Saved data entries
_ _ _ _
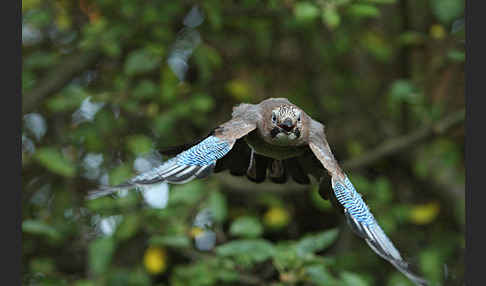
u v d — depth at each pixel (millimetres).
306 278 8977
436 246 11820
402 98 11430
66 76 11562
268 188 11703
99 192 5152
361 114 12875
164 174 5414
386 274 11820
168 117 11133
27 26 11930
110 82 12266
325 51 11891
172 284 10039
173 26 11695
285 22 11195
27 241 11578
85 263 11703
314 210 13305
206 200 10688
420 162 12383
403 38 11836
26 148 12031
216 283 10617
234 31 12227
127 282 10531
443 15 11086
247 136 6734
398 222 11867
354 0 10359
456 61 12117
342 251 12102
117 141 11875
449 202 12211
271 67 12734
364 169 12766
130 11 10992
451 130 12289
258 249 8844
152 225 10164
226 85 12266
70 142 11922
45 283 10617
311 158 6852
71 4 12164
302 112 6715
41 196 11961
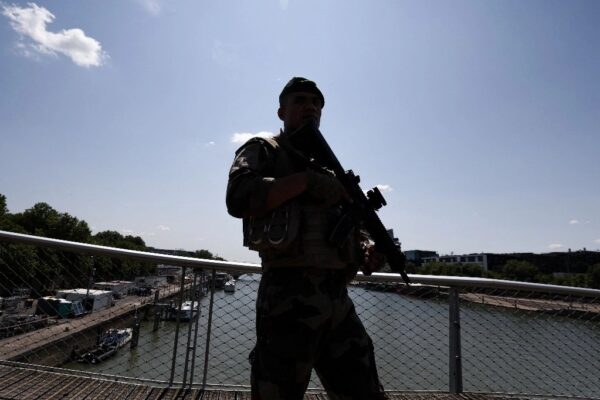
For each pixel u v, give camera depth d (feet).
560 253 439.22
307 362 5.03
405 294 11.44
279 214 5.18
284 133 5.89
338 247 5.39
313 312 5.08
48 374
_ _ _ _
» Task details: Apart from the pictures, which are to be omitted, every record must be transcribed exactly.

» Result of the task:
u v d — depth at each pixel (millimetres).
306 278 8977
436 246 11820
402 98 11430
66 76 11562
268 188 11703
99 192 5152
361 114 12875
164 174 5414
386 274 11820
168 117 11133
27 26 11930
110 82 12266
325 51 11891
172 284 10039
173 26 11695
285 22 11195
27 241 11578
85 263 11703
314 210 13305
206 200 10688
420 162 12383
403 38 11836
26 148 12031
216 283 10617
234 31 12227
127 282 10531
443 15 11086
247 136 6734
398 222 11867
354 0 10359
456 61 12117
342 251 12102
117 141 11875
449 202 12211
271 67 12734
364 169 12766
130 11 10992
451 130 12289
258 249 8844
152 225 10164
226 85 12266
70 142 11922
45 283 10617
311 158 6852
71 4 12164
302 112 6715
41 196 11961
For each pixel u v, give camera depth d (feet).
560 253 439.22
307 362 5.03
405 294 11.44
279 214 5.18
284 133 5.89
338 247 5.39
313 312 5.08
48 374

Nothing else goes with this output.